Analysis and review provided by Escondido Property line attorney.


[1] Paul Revere Life Insurance Company was purchased by Provident Companies, Inc. Provident then merged with Unum Corporation to form UnumProvident Corporation. For the remainder of this opinion, unless the context requires more specificity, we will refer to Dr. Valente’s insurance company as UnumProvident.


[2] One of the “mistakes” UnumProvident acknowledged was its processing of Dr. Valente’s future income option (FIO) request. Dr. Valente applied for and received FIO increases in 1993, 1995 and 1997. However, when Dr. Valente applied for another increase in 1999, her request was denied. UnumProvident initially took the position that it had denied Dr. Valente’s 1999 request correctly. Later during trial, UnumProvident acknowledged that its denial was a “mistake.”


[3] UnumProvident has paid the judgment and it has not filed an appeal. In this case, we address only the punitive damage issue.


[4] The relevant colloquy is as follows:


“First of all, members of the jury, I’m going to read a portion of Mr. Whitehill’s final argument. And after I read it, so you know what I’m reading, I’m going to strike it. It’s going to be stricken, so you know what it is. It’s going to be stricken, and you’re to regard it as if it was never made. But in order to tell you what it is, I’ve got to read it first. I’m sorry about that, but that’s what I have to do.
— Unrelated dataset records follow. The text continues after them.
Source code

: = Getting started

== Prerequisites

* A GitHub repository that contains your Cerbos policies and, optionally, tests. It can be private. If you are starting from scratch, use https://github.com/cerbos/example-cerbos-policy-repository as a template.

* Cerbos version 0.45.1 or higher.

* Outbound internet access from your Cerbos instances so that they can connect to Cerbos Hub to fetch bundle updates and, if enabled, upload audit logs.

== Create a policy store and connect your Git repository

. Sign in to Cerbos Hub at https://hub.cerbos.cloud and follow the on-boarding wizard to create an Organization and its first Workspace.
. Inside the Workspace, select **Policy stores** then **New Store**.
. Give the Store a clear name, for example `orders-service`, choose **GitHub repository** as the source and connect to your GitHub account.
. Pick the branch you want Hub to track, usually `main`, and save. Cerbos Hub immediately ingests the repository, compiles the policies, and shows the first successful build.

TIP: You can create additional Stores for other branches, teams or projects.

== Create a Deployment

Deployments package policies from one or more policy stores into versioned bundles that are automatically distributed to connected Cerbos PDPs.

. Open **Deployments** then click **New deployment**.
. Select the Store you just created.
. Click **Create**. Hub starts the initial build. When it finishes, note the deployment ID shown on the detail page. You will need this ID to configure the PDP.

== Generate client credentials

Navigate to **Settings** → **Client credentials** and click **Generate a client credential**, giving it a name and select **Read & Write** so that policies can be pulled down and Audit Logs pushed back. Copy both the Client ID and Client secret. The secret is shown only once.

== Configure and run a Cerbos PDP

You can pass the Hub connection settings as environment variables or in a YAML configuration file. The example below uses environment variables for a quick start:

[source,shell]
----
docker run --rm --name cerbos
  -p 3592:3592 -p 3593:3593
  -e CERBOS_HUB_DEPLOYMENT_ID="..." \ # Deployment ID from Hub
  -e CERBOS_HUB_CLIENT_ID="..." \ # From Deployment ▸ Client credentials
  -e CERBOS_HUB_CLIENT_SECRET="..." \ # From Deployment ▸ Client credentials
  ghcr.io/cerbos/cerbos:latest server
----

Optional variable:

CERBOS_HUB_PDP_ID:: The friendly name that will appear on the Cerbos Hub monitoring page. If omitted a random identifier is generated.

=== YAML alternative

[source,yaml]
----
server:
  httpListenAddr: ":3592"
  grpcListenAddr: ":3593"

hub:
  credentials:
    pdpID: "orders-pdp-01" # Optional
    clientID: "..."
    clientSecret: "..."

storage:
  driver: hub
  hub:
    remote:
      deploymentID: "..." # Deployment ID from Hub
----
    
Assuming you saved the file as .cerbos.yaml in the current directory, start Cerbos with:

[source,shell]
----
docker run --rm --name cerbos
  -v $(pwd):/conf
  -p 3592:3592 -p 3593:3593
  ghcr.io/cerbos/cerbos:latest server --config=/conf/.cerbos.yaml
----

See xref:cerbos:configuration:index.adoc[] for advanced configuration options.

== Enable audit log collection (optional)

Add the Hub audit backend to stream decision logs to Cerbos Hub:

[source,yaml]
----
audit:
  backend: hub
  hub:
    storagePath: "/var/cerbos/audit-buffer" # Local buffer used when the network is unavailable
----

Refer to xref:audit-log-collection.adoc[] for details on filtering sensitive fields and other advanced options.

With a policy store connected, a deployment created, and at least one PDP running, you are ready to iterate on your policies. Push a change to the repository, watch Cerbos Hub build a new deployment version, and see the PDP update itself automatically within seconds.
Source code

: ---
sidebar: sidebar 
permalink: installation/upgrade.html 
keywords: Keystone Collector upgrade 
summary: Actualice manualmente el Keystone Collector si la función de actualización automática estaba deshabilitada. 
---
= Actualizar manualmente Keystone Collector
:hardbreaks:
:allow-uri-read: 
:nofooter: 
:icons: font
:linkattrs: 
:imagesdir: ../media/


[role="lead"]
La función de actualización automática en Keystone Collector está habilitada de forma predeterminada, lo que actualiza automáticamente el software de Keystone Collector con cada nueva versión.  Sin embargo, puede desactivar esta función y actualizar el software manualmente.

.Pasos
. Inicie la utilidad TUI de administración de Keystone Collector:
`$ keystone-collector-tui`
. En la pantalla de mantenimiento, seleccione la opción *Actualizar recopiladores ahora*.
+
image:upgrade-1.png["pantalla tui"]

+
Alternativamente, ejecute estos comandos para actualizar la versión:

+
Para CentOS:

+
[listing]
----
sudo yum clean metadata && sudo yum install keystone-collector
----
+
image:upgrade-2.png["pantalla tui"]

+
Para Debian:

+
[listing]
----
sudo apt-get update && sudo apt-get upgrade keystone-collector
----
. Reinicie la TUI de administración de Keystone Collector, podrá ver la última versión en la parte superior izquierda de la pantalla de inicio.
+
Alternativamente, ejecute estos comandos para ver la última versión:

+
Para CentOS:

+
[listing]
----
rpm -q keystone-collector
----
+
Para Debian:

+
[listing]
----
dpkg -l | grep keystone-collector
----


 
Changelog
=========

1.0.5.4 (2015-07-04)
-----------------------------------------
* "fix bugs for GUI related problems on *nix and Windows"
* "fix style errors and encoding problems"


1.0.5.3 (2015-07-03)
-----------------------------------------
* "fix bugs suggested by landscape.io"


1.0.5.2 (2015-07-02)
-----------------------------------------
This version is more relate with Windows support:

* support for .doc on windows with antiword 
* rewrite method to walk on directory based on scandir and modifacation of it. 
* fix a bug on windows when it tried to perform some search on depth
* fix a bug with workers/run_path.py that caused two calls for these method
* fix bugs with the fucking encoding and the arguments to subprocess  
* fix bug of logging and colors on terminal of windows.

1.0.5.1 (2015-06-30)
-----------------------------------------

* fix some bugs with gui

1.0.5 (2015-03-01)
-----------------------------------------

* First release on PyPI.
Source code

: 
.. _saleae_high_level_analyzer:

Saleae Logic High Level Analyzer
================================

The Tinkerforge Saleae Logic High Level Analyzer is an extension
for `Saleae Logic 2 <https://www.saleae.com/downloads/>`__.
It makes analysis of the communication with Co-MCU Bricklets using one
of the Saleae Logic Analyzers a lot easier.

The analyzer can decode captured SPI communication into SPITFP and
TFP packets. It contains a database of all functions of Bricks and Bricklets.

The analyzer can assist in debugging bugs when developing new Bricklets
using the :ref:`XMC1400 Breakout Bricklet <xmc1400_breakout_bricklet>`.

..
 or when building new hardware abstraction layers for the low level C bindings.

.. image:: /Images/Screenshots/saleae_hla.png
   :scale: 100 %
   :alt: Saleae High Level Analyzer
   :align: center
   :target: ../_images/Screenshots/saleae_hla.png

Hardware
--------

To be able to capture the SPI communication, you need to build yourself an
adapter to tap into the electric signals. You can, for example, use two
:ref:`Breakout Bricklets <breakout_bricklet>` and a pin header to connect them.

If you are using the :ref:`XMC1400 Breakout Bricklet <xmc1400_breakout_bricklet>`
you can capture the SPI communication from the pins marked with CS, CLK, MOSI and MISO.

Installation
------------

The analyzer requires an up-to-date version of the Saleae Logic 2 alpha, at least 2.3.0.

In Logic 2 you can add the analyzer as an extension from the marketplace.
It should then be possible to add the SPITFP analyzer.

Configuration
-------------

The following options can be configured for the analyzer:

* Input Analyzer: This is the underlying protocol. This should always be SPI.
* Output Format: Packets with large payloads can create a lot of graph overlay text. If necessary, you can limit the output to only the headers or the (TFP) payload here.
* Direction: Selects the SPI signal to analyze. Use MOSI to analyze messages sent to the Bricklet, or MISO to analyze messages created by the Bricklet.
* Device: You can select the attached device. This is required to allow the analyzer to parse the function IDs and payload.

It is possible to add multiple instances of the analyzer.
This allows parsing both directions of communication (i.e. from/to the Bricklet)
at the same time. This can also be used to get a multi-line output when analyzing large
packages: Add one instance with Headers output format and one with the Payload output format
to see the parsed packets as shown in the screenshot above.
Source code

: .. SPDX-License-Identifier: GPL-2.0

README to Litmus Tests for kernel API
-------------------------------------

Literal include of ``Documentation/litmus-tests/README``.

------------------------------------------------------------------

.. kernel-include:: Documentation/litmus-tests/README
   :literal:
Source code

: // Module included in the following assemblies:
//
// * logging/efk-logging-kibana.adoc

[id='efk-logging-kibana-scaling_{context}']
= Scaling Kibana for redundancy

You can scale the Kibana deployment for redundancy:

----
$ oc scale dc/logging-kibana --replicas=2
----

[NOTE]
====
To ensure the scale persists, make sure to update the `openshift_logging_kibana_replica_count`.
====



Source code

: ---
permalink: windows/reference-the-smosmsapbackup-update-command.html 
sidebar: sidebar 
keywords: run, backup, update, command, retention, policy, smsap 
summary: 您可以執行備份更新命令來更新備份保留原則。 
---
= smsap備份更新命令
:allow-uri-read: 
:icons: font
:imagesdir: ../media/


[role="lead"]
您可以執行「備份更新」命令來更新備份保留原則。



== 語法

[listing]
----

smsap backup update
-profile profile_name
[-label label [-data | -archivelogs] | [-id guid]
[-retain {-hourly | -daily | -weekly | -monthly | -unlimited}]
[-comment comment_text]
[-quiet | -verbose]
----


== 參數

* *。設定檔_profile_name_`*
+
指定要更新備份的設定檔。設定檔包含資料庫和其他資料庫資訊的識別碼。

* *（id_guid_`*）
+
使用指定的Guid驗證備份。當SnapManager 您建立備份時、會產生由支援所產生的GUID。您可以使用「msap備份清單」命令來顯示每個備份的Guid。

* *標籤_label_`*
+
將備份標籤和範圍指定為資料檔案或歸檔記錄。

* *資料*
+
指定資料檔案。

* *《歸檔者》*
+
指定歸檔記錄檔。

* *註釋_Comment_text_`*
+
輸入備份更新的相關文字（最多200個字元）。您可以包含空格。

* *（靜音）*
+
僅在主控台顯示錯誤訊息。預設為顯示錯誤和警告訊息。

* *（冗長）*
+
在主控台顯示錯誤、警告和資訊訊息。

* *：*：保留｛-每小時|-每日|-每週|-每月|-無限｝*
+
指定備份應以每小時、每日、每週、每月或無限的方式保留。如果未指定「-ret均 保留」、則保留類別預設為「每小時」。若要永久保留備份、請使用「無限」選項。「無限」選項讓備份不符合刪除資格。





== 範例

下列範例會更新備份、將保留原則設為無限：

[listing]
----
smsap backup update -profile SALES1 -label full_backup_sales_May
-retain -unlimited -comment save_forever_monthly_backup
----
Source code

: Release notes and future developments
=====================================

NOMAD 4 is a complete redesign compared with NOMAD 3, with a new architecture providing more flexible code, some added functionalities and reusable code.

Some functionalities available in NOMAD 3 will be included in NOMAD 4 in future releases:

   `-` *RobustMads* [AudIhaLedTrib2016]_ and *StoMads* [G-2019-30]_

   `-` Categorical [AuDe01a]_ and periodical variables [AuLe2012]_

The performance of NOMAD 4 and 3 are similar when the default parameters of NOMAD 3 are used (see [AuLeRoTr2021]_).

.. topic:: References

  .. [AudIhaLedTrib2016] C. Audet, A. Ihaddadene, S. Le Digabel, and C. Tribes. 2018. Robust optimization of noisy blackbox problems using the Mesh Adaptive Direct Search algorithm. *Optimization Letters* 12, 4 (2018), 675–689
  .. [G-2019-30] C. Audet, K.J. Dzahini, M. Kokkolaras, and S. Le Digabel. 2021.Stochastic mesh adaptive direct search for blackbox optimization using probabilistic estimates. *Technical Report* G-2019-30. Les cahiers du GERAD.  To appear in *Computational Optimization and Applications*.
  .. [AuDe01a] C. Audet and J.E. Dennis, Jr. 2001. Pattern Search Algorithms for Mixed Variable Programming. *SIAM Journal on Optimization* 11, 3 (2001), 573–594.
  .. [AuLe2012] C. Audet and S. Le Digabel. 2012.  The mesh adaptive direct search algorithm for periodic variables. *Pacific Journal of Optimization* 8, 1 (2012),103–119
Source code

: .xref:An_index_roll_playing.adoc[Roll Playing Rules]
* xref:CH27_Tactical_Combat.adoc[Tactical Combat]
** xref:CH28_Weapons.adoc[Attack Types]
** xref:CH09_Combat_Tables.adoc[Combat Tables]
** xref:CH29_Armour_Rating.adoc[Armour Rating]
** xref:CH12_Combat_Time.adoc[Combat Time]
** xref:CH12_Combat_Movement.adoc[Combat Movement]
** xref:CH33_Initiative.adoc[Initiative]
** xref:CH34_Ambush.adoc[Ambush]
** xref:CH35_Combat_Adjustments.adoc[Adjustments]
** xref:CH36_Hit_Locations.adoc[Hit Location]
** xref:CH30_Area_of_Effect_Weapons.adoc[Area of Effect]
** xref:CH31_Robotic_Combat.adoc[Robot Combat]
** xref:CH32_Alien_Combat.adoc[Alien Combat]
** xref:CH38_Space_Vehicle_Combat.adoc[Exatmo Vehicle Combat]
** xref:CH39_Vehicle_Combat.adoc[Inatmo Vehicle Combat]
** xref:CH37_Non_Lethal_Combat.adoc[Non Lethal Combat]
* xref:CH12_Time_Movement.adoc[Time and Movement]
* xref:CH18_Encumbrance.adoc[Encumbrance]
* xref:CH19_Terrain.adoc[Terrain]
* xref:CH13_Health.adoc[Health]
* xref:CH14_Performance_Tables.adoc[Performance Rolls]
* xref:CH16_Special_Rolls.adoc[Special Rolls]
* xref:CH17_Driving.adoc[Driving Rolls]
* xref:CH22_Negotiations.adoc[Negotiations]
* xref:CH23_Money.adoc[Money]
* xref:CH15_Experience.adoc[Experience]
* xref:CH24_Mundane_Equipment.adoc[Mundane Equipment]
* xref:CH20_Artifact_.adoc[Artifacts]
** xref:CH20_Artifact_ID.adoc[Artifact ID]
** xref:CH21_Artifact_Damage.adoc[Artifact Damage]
“And then I’m going to read you an instruction, and then I think it will be fairly clear from the instruction why I’m doing that. That’s what I’m going to do. So I’m just reading a portion of Mr. Whitehill’s final argument.


“’They set the corporate plan assumption at 108, you know, over industry average because they want to make money, and they’re making the claims center their profit center, and they’re doing it on the backs of people who have cancer, people who have repetitive stress injury, people who have MS.’


“Members of the jury, that portion of the argument is stricken. It’s to be regarded as if it was never made. I’m going to read you an instruction now that I read you before.


“’In deciding whether or in what amount to award punitive damages, you may consider only the specific conduct by defendants that injured Dr. Valente in this case. You may not punish defendant for conduct or practices that did not affect Dr. Valente. Even if you believe that such conduct or practices were wrongful or deserving of punishment, the law provides other means to punish wrongdoing unrelated to the harm to Dr. Valente, if any.”


[5] Having reached this conclusion, we need not determine whether other related instructions were also erroneous and prejudicial. Furthermore, we need not address the evidentiary argument Dr. Valente has advanced.





Description Appellant filed a complaint against her insurance company and its corporate successor-in-interest alleging they breached their contract and acted in bad faith when they failed to pay her disability claim. A jury agreed and awarded over $1.1 million in damages and attorney fees. Appellant now appeals claiming the trial court instructed the jury incorrectly on the issue of punitive damages. Court agree and will reverse and remand for further proceedings.